On Thursday (26 June) Croatian foreign minister Maria Pejcinovic Buric was voted the new Secretary General of PACE with 159 votes from 268 members of the Parliamentary Assembly. However, to protest Moscow’s controversial return, delegations from Estonia, Georgia, Lithuania, Latvia, Poland, Slovakia and Ukraine walked out of the assembly and suspended their participation.
More recently, Russian President Vladimir Putin called liberalism “obsolete”, invoking a passionate defense from EU Council President Donald Tusk on Friday (28 June) that “freedoms”, “rule of law”, and “human rights” are not obsolete and remain essential for Europe.

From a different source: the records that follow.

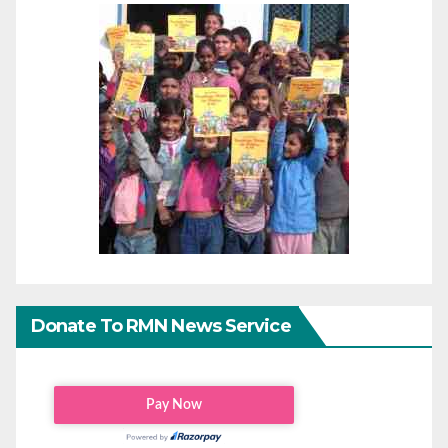
Donate To RMN News Service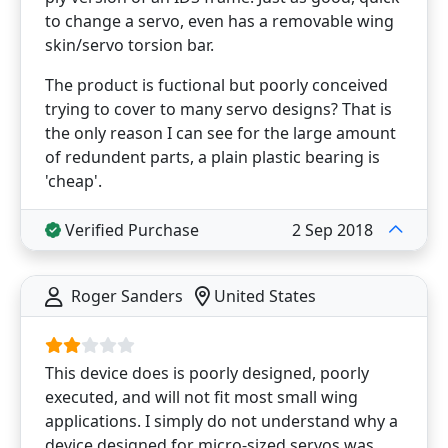
to change a servo, even has a removable wing
skin/servo torsion bar.
The product is fuctional but poorly conceived
trying to cover to many servo designs? That is
the only reason I can see for the large amount
of redundent parts, a plain plastic bearing is
'cheap'.
Verified Purchase
2 Sep 2018
Roger Sanders
United States
This device does is poorly designed, poorly
executed, and will not fit most small wing
applications. I simply do not understand why a
device designed for micro-sized servos was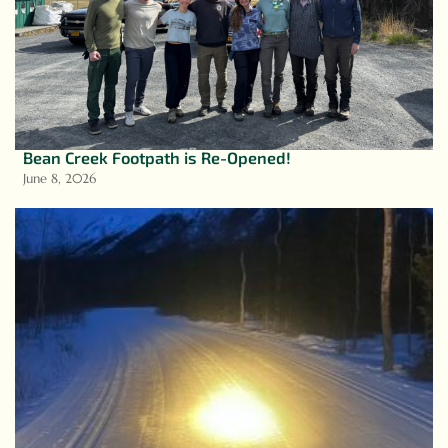
Bean Creek Footpath is Re-Opened!
June 8, 2026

Irish border and post-Brexit tariffs the main lines of contention in Tory leadership race
Former foreign secretary Boris Johnson and current foreign secretary Jeremy Hunt are the two remaining candidates in the Tory leadership race to become the next Prime Minister of the UK. They participated in a live husting event on Wednesday (26 June) to answer questions from the public. The results of the Conservative Party ballot will be announced on 23rd July and the new PM will take over from Theresa May by 24 July.

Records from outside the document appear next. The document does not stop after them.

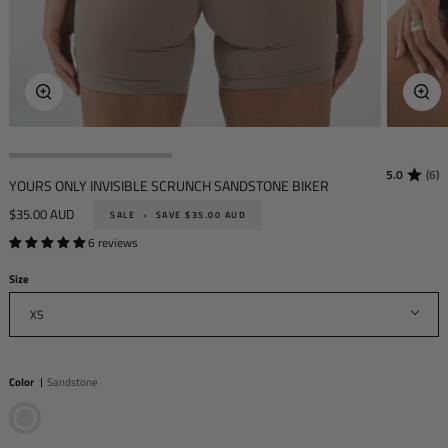
Zoo
Zoom
5.0
(6)
YOURS ONLY INVISIBLE SCRUNCH SANDSTONE BIKER
$35.00 AUD
SALE
•
SAVE
$35.00 AUD
6 reviews
Size
XS
Color
Sandstone
Sandstone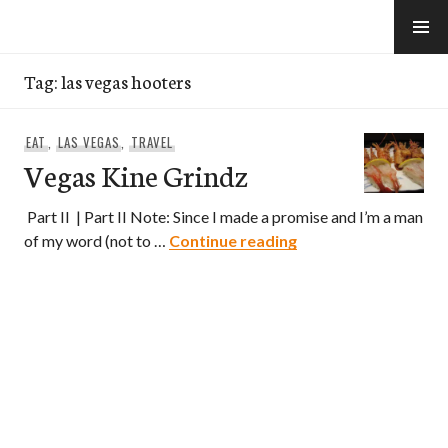
Skip
to
e-Hawaii
content
Tag:
las vegas hooters
EAT
,
LAS VEGAS
,
TRAVEL
Vegas Kine Grindz
Part II | Part II Note: Since I made a promise and I’m a man
Vegas Kine Grindz
of my word (not to …
Continue reading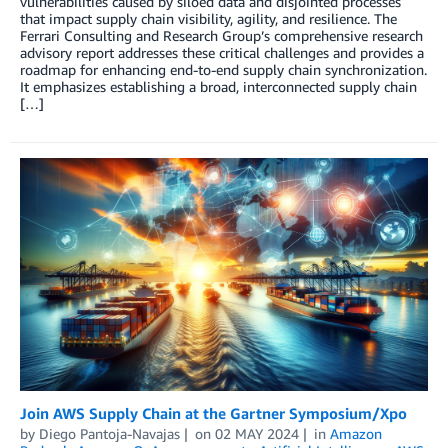
vulnerabilities caused by siloed data and disjointed processes
that impact supply chain visibility, agility, and resilience. The
Ferrari Consulting and Research Group’s comprehensive research
advisory report addresses these critical challenges and provides a
roadmap for enhancing end-to-end supply chain synchronization.
It emphasizes establishing a broad, interconnected supply chain
[…]
Join AWS Supply Chain at the Gartner Symposium/Xpo
by
Diego Pantoja-Navajas
on
02 MAY 2024
in
Amazon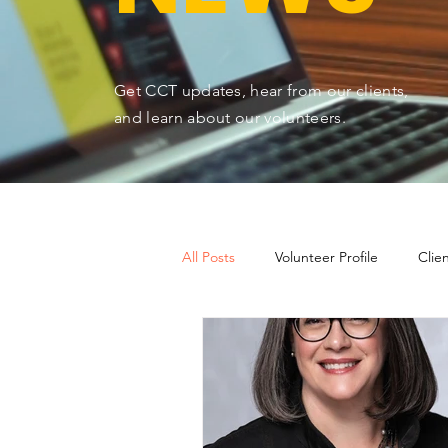
Get CCT updates, hear from our clients,
and learn about our volunteers.
All Posts
Volunteer Profile
Clie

On Monday (24 June), Hunt challenged his rival to be clear on his plan for a no-deal, saying that he himself would be willing to abide by Parliament wishes if they chose to remove a no-deal from the table. Hunt also criticised the EU for playing “hardball” with the Irish border provision and accused them of trying to exert influence to keep the UK in the custom union. Instead, Hunt says he wants to renegotiate a deal which would rely on existing technology to make the physical border unnecessary.

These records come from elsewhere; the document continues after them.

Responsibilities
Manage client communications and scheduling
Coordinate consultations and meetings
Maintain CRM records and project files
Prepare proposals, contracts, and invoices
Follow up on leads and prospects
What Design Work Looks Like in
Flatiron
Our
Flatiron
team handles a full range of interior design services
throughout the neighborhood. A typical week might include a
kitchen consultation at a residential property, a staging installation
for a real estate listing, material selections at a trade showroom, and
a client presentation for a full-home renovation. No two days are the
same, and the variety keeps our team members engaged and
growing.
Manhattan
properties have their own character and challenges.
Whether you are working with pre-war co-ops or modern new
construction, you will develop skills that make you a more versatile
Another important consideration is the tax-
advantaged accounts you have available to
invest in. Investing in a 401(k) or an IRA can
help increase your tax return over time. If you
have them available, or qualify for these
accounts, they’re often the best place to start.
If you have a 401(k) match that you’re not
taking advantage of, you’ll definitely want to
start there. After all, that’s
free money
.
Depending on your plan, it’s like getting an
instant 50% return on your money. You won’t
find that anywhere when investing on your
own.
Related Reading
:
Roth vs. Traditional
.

Boris Johnson said that the October 31 deadline is a “do or die” and challenged Hunt to stick to it as well. He also acknowledged that EU’s cooperation is needed in order for the UK to make an orderly exit but is willing to play by World Trade Organization’s rules in the event of a no-deal. Johnson also came under media scrutiny for a domestic ruckus but has declined to talk about his private matters to the press.
On Sunday (30 June), Johnson clarified in an interview that if the Tory party could not deliver Brexit, he believes their electorate will lose faith in them and there will be a shift away from both mainstream parties. He has also said MPs also have the responsibility to get Brexit done; it is reported that Johnson is planning a “war Cabinet” to force it through.
On Thursday, the UK’s Brexit department published its latest overarching plan that does not include holding a final parliamentary vote on the final deal–including the Withdrawal Agreement and future EU-UK relations. This is likely unconstitutional as the government is required by law to hold the final vote but the department maintains that they would like to keep the new Prime Minister’s options open.
Despite having no clear plan, Johnson said on Wednesday (25 June) that he would not impose tariffs on goods coming into the UK in a no-deal scenario at the Irish border in order to keep consumer prices low. Johnson believes that Article 24 of the WTO General Agreement on Tariffs (GATT 24) would allow them to keep the same tariffs without a deal.
However, the interpretation of this clause in the WTO rules has come under contention by the EU as well as Bank of England Governor Mark Carney who said, “GATT 24 applies if you have an agreement, not if you’ve decided not to have an agreement or been unable to come to an agreement.” EU commissioner for trade Cecilia Malmstrom told Reuters that tariffs are unavoidable in the event of a no-deal Brexit. Britain will be treated like any other third country without a Brexit agreement, which means new tariffs will be imposed. Malmstrom is supported by trade lawyers who say Johnson’s interpretation is a “misrepresentation” of the GATT 24 and doubt it will soften the economic blow of a no-deal.